Хотя… Андерс поймал себя на том, что у него постепенно увядает желание участвовать в этой speling. ** Ну да: het sop is de kooktoestel niet waard. *** По крайней мере, в нем нарастало именно это чувство, которое, по правилам той же speling, надлежало строжайшим образом камуфлировать.
* Время – сетовать, плакать, молчать, врачевать. Екклезиаст.
** В этой игре. (Нидерландск.)
*** Соус не стоит керосинки. Тождественно выражению: игра не стоит свеч. (Нидерландск.)
С каждым годом Андерс все ясней замечал, как разительно его жена отличается от его же родни. Одета она была так же, как все они, – в неброскую, но, тем не менее, достаточно дорогую одежду – да, в праздничную одежду людей среднего достатка, фантазии которых не дозволено простираться далее установленных их кругом границ. Говорила она почти без акцента, на те же самые темы, однако…
Это было уже не впервые, когда, после девятилетней совместной жизни, Андерс отмечал это «однако» – какую-то неспокойную разницу… На этот раз, сидя за пасхальным столом (и сам не зная почему), он заставил себя мысленно сформулировать, в чем же данная разница заключается.

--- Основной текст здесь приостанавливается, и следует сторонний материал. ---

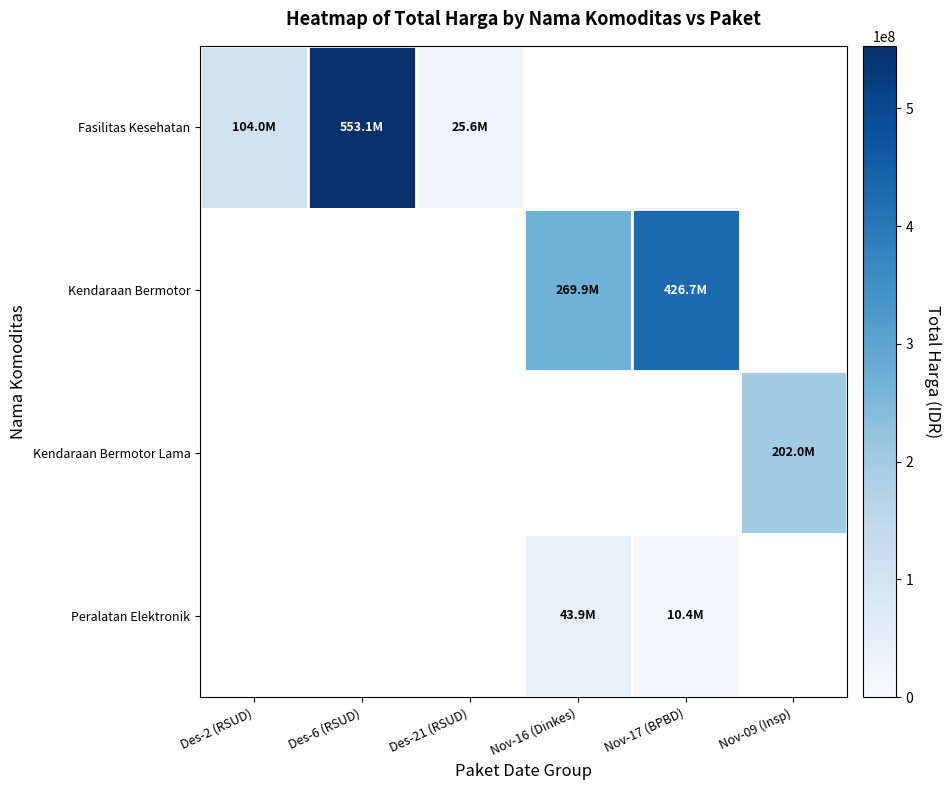

Which series has the widest spread of values?

Fasilitas Kesehatan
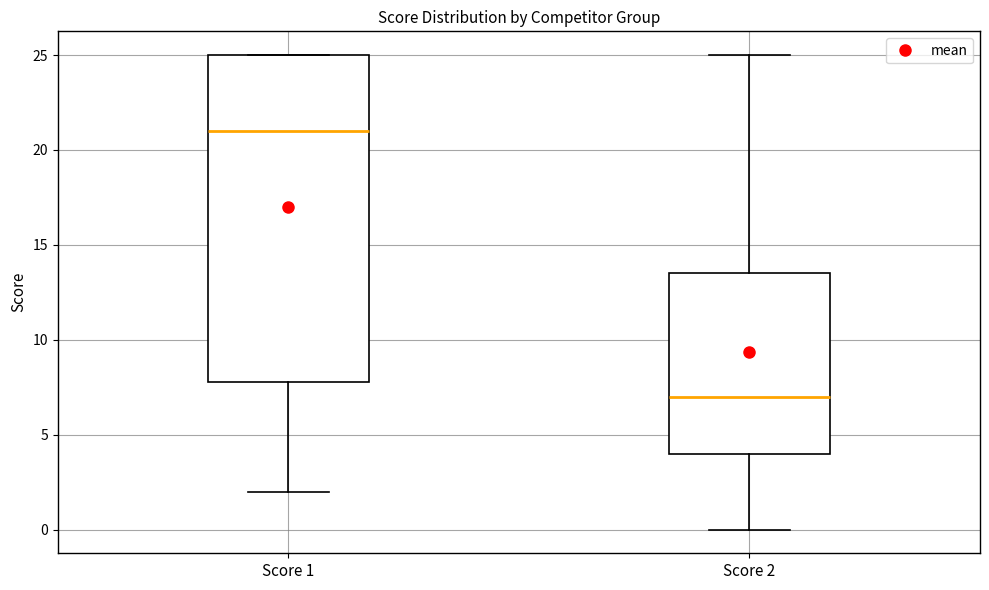

Where does the median line of the box for Score 2 sit on the y-axis? The values are not printed on the chart, so give them approximately, as read against the axis.

7.0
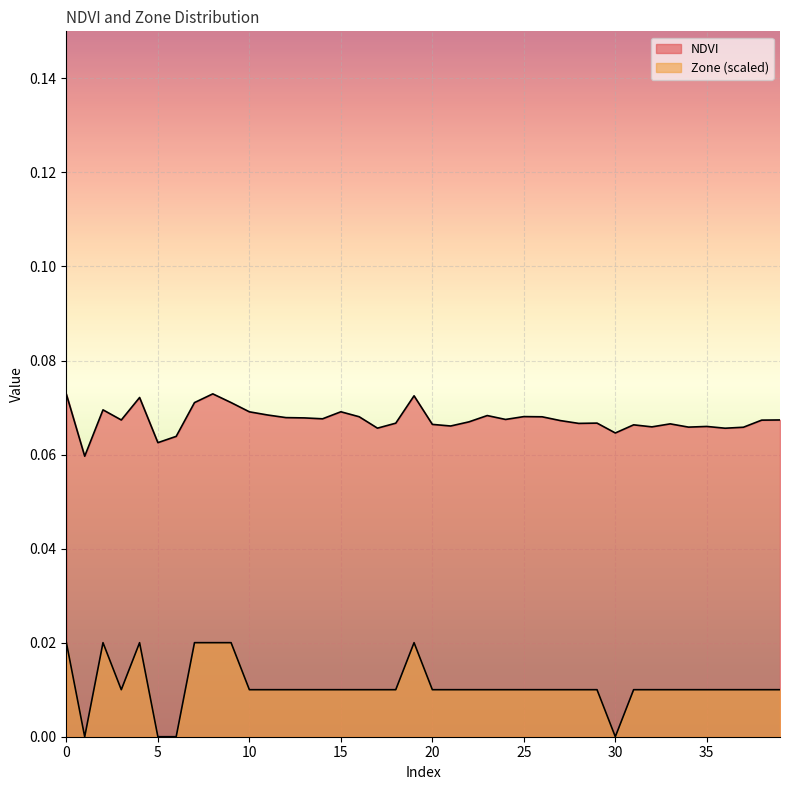

Does the chart display data point markers on the line(s)?

No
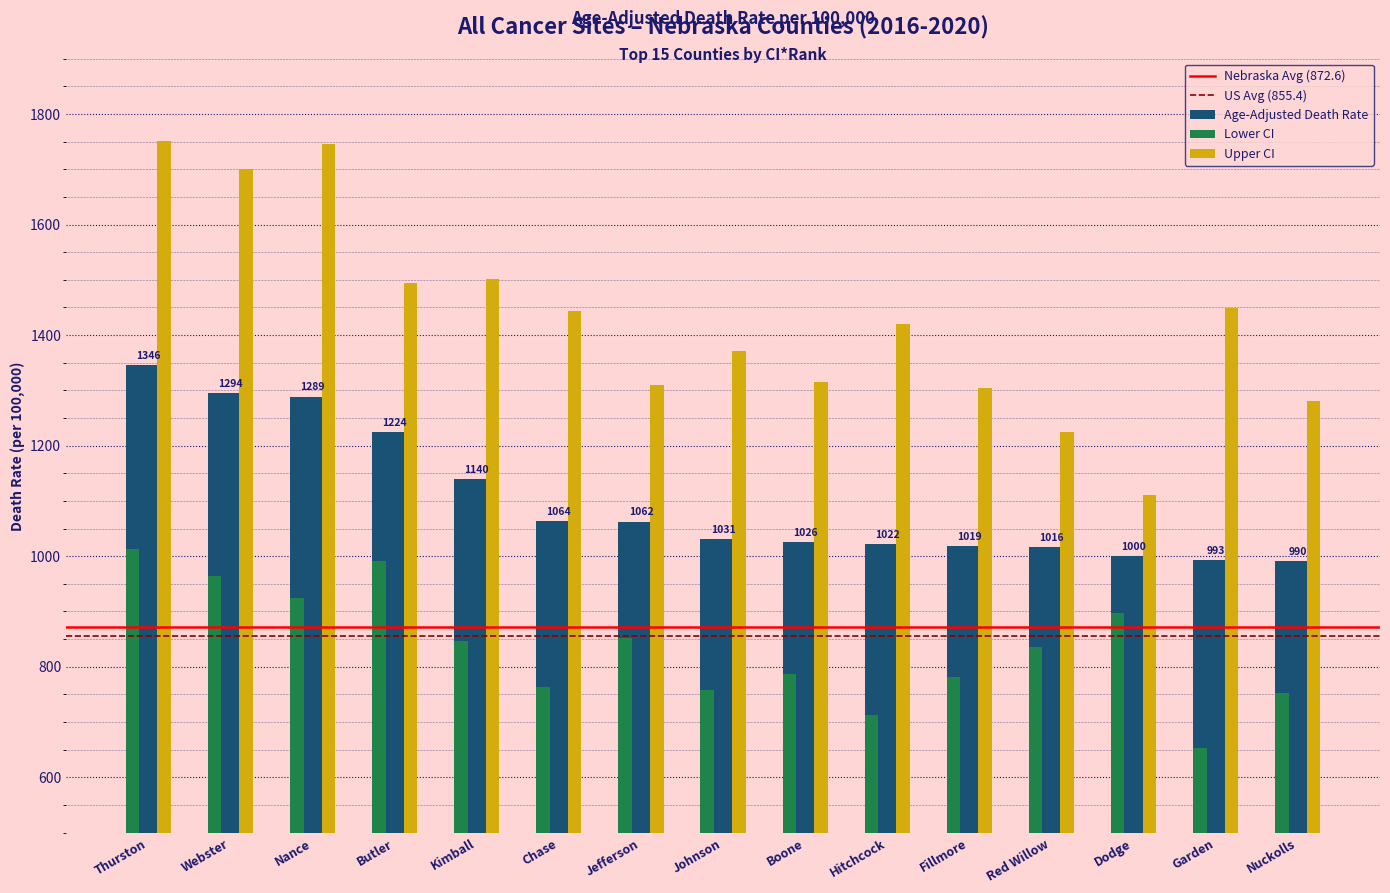

What is the spread (max minus min) of values at Thurston?

737.6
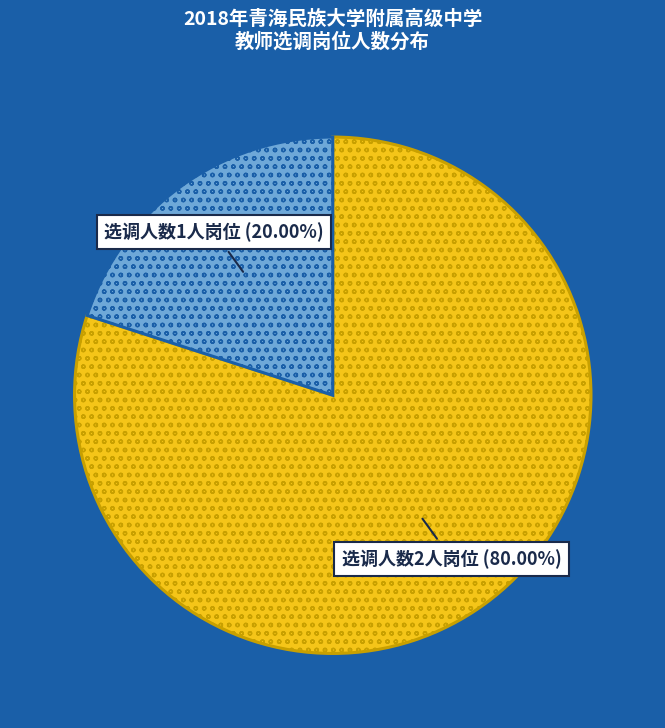

Is there a majority slice in this chart?

Yes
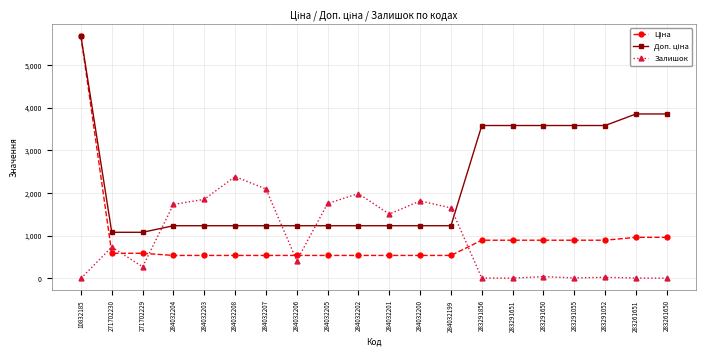

Where is the first local minimum for Залишок?

271702229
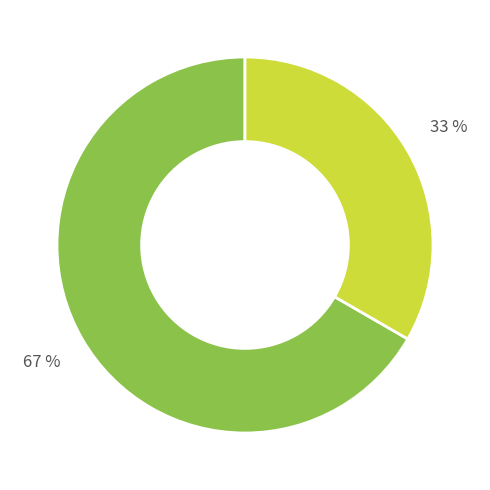

Is there a majority slice in this chart?

Yes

Ему удалось это не вполне, не всеохватно. Он остановился на частностях. Например: когда жена поддерживала разговор о погоде, она не надувала глубокомысленно щек, не морщила озабоченно лба, не вздымала брови как бы в порыве редчайшего изумления, в которое приходит мыслитель, сталкиваясь с неразрешимым метафизическим сюрпризом, – она просто называла данные погоды. Когда речь заходила о той же погоде, но уже с оттенком как быличной оценки, она не вздыхала смущенно, не подкатывала глазных яблок, не пожимала робко плечиком – то есть не проделывала всего того, что проделывали другие, которые (вплывая в опасный океан вольных мнений) неизменно сопровождали этим мимико-пантомимическим кривляньем любую «отвлеченную фразу» – а именно: фразу, не касавшуюся денег. Она не делала того, что проделывали все другие, неизменно сопровождавшие этими лживыми жестами кальвинистской скромности любую элементарную фразу с оборотом «volgens mij». * Более того: она не была озабочена тем, чтобы загромождать гулкие, нежилые пространства якобы диалогов или общих бесед такими (обязательными для всех других) клоунскими (то есть ханжескими) словесными построениями как: ах, я этого не знаю достоверно… ах, я, конечно, могу ошибаться… ах, я не смею настаивать на своем сугубо частном мнении… ах, простите мне эту запредельную дерзость мысли…ах, кто я такой, чтобы судить об этом… Нет, она не делала этого никогда.